The biggest problem killing americans is drug addiction and mental illnesses. Since if your brain is fried you won't be able to make much use of available free food and healthcare.
>Many would say it's actually the wealthy who are subsidized
That's always been the case since post-WW2 at least and gotten worse since Reagan. What's your suggestion to fix it? The super wealthy have too much power and influence over finance and politics, no matter who you vote for. Elected officials, on either side, will never touch them since they're in this together, so the system is working as intended, there's nothing you can fix here.
This is a commonly cited stat but it is mostly an exchange rate phenomenon that disappears when you adjust for purchase power. If you go by comparing GDP in dollars the EU recovered almost half this gap last year simply from the dollar dropping in value.
I was about to say... give dedollarization spurred by the current administration a couple more years and then compare GDP.
Being the world reserve and trade currency artificially props up the value of that currency (beyond what it would otherwise be), which has the result of artificially boosting GDP to GDP comparisons.

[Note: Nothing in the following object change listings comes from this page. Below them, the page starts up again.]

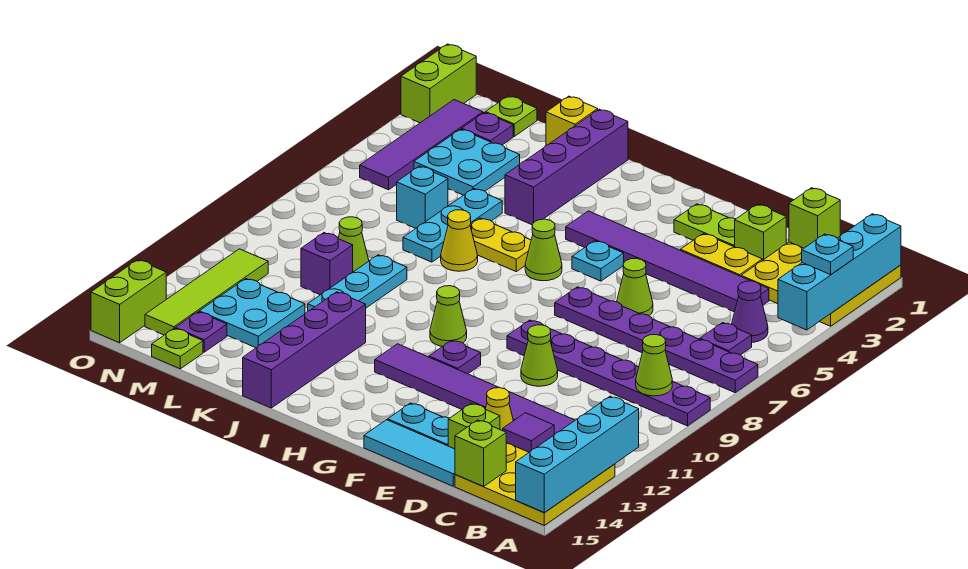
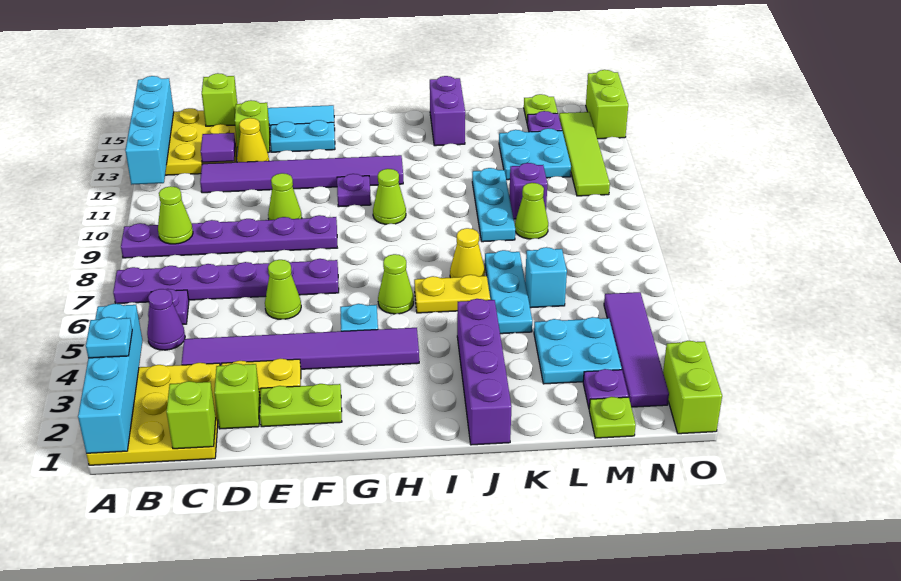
purple 1x4 brick [243,292,366,408] -> purple 1x2 brick [430,76,465,146]
yellow 1x1 brick [546,96,598,145] -> none

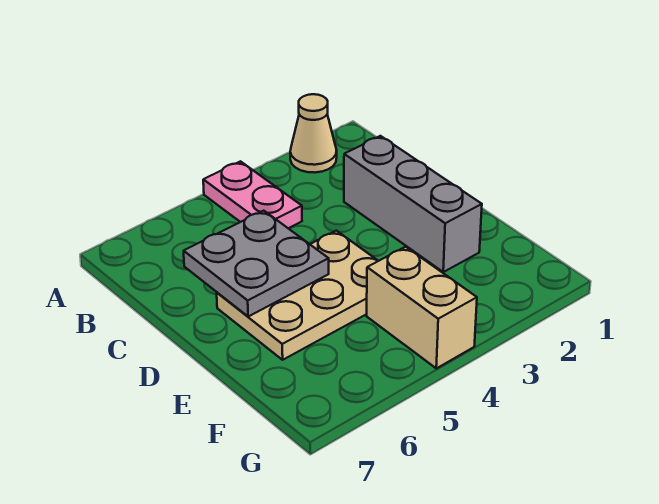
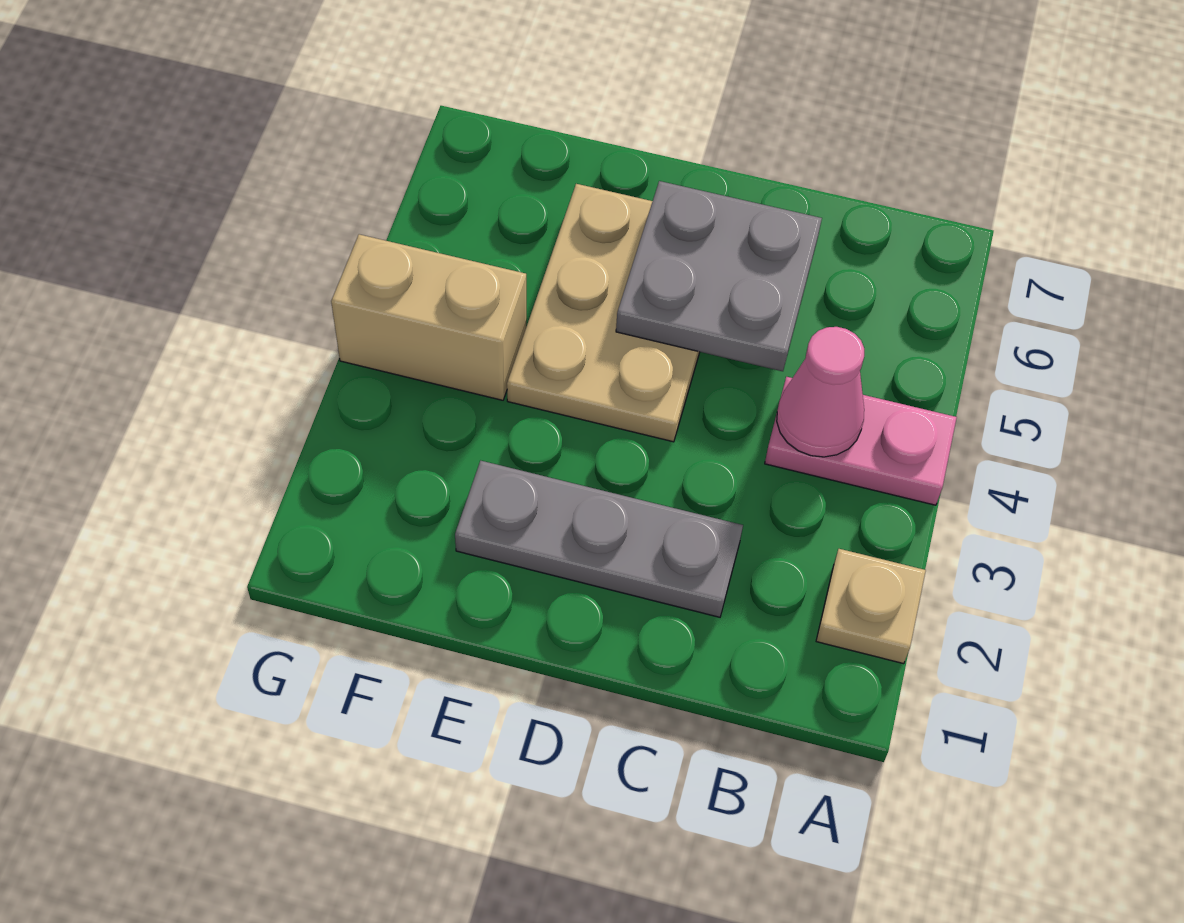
tan 1x1 cone [290,94,337,173] -> tan 1x1 plate [816,549,926,664]
none -> pink 1x1 cone [777,327,864,457]
grey 1x3 brick [344,136,482,272] -> grey 1x3 plate [455,461,743,617]

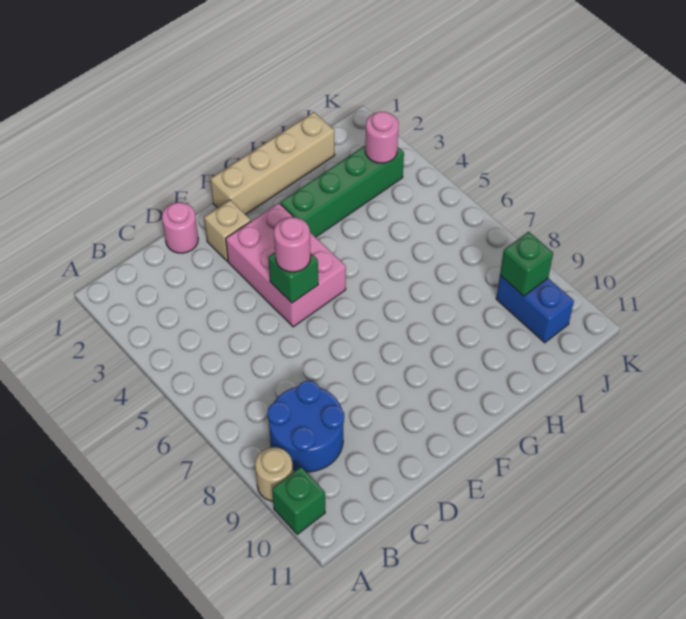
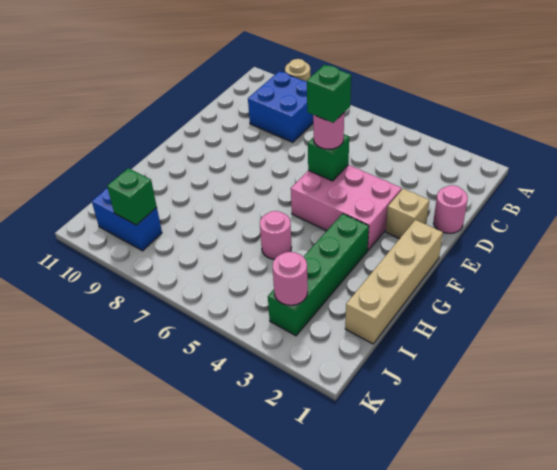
green 1x1 brick [272,467,325,534] -> green 1x1 brick moved to [307,65,351,123]
blue 2x2 round brick [267,381,344,472] -> blue 2x2 brick [248,71,313,142]
none -> pink 1x1 round brick [260,211,292,259]

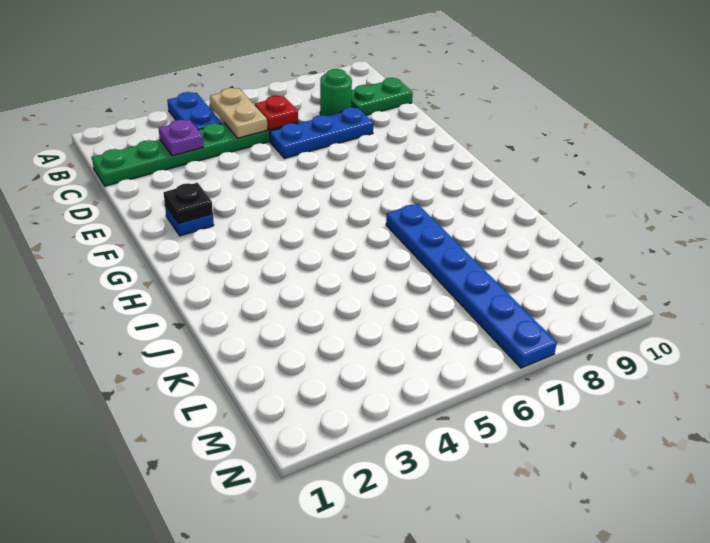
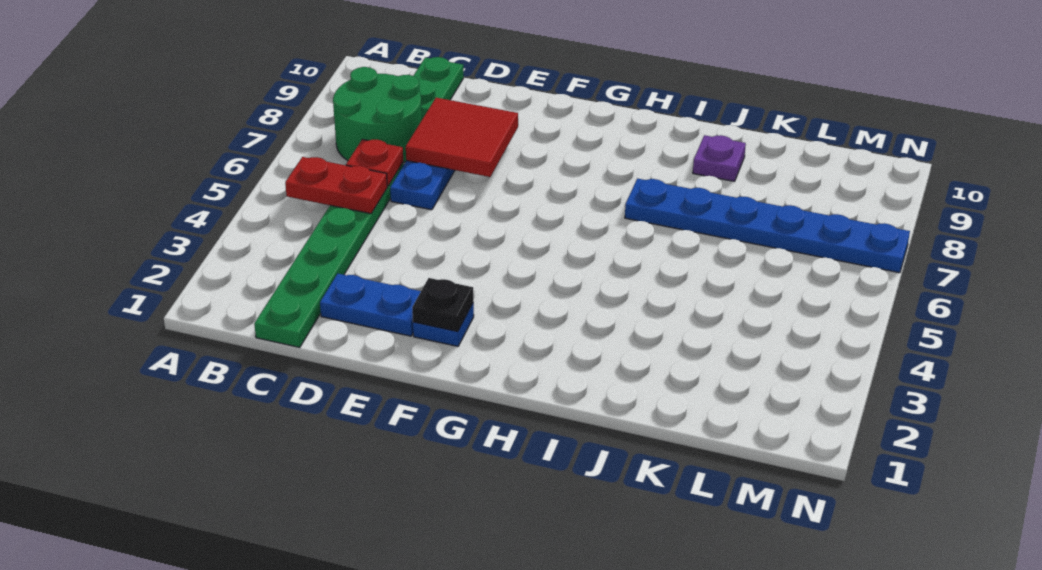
blue 1x2 plate [167,92,222,130] -> blue 1x2 plate moved to [320,274,421,336]
tan 1x2 plate [210,88,267,138] -> red 1x2 plate [285,157,387,214]
purple 1x1 plate [159,120,204,156] -> purple 1x1 plate moved to [693,135,746,181]
green 1x1 round brick [320,69,352,116] -> green 2x2 round brick [333,67,422,162]
none -> red 2x2 tile [406,98,518,177]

My point is rather than almost anything can be made smooth if you have enough $$ pointed at making it so. One of the biggest issues with small economies is that they don’t have the capital spent to make it easy to do things yet; which is friction that helps keep them small.
This is so ridiculously contrary to a Northern European existence that it's just funny. US is ridiculously more bureaucratic with lots of back office papers shuffled around by humans. US tax filing is hard to even describe to someone who never lived there.
Official procedures can be made smooth by valuing them being smooth.
You just pay. All the problems are known and have workarounds, it just involves money.
That’s my point.
It doesn’t have to be nice or clean or smooth, if there is a known solution which someone can just throw money at, at scale.
The harder problem with these smaller countries and economies, is people haven’t figured out how to do that yet. So you end up having to track down x or y random lawyer, then hope they don’t screw you, etc.
That's a very American approach. Just enable a grift economy existing purely because the original thing was bad. The Nordic approach is to make the original thing better. The end result is less wasteful.